In neighboring Saudi Arabia, the $620 billion Public Investment Fund has been increasing its exposure to the US.
“ADIA sought out opportunities in regions and sub-regions with high potential over the long term and continued to build out its direct exposure to private markets,” Hamed bin Zayed Al Nahyan, the fund’s managing director, said in the review. “It also benefitted from positioning equity portfolios to capitalize on emerging trends, including opportunities arising from differing government responses to the pandemic.”
In 2021, ADIA’s private equity department committed more capital than ever before with 40 investments, up from 25 in 2020, including 12 co-investments in early-stage companies alongside its venture capital partners.
Direct investments and co-investments represented 58 percent of its overall deployment for 2021, up from 55 percent in 2020, with the balance committed to funds.
ADIA’s allocation range for private equity was raised to 7 percent-12 percent from 5 percent-10 percent
The band for developed Asia has been reduced to 5 percent-10 percent from 5 percent-15 percent, which ADIA said was consistent with the region’s relative weighting in global indexes
ADIA’s 20-year annualized returns through December of last year were 7.3 percent, compared with 6 percent the previous year
Thirty-year annualized rates of return were 7.3 percent versus 7.2 percent in 2020
ADIA said the increases can be attributed to both the years falling out of the calculations as well as performance in 2021 and that they underline “our preference for focusing on long-term trends.”
ADIA’s private equity division will keep focusing on investments in technology, healthcare and digital consumer services.

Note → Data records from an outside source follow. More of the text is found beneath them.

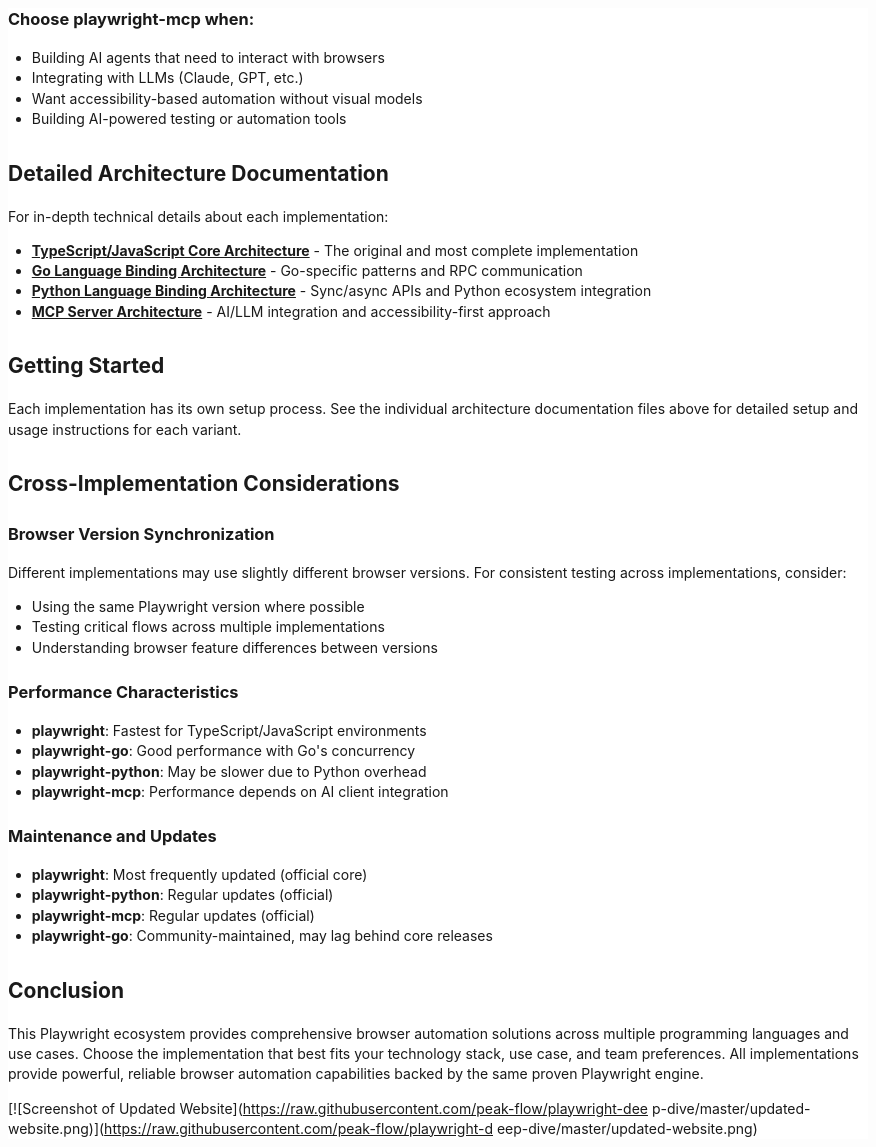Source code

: ### Choose **playwright-mcp** when:
- Building AI agents that need to interact with browsers
- Integrating with LLMs (Claude, GPT, etc.)
- Want accessibility-based automation without visual models
- Building AI-powered testing or automation tools

## Detailed Architecture Documentation

For in-depth technical details about each implementation:

- **[TypeScript/JavaScript Core Architecture](./readme-architecture-typescript.md)** - The original and most complete implementation
- **[Go Language Binding Architecture](./readme-architecture-go.md)** - Go-specific patterns and RPC communication
- **[Python Language Binding Architecture](./readme-architecture-python.md)** - Sync/async APIs and Python ecosystem integration  
- **[MCP Server Architecture](./readme-architecture-mcp.md)** - AI/LLM integration and accessibility-first approach

## Getting Started

Each implementation has its own setup process. See the individual architecture documentation files above for detailed setup and usage instructions for each variant.

## Cross-Implementation Considerations

### Browser Version Synchronization
Different implementations may use slightly different browser versions. For consistent testing across implementations, consider:
- Using the same Playwright version where possible
- Testing critical flows across multiple implementations
- Understanding browser feature differences between versions

### Performance Characteristics
- **playwright**: Fastest for TypeScript/JavaScript environments
- **playwright-go**: Good performance with Go's concurrency
- **playwright-python**: May be slower due to Python overhead
- **playwright-mcp**: Performance depends on AI client integration

### Maintenance and Updates
- **playwright**: Most frequently updated (official core)
- **playwright-python**: Regular updates (official)
- **playwright-mcp**: Regular updates (official)
- **playwright-go**: Community-maintained, may lag behind core releases

## Conclusion

This Playwright ecosystem provides comprehensive browser automation solutions across multiple programming languages and use cases. Choose the implementation that best fits your technology stack, use case, and team preferences. All implementations provide powerful, reliable browser automation capabilities backed by the same proven Playwright engine.

  [![Screenshot of Updated Website](https://raw.githubusercontent.com/peak-flow/playwright-dee
  p-dive/master/updated-website.png)](https://raw.githubusercontent.com/peak-flow/playwright-d
  eep-dive/master/updated-website.png)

It expects “a continuation of the high level of competition for attractive companies, choppy IPO markets, and the need to adjust to pandemic-related and geopolitical developments.”
In fixed income, the fund will continue to build out its quantitative research capabilities to enhance investment decision-making and deploy “more capital into less liquid areas of fixed income including private credit, to improve returns in the low yield environment.”
For infrastructure, ADIA is focusing on larger-scale acquisitions and investments where it can deploy capital alongside partners, it said.
In 2021, ADIA set up two new centralized functions and trimmed its middle and back offices. It recently also separated the real estate and infrastructure departments, which are both gaining in importance as the fund looks increasingly to private markets.
The net result of all these changes meant that the fund lost 160 people, or almost 10 percent of its workforce, and now employees 1,520 staff.
ADIA was set up in 1976 to manage the oil surplus revenues of Abu Dhabi, one of the world’s top crude exporters. It’s the biggest sovereign wealth fund in the city, eclipsing Mubadala Investment Co. and ADQ, and one of the largest in the world.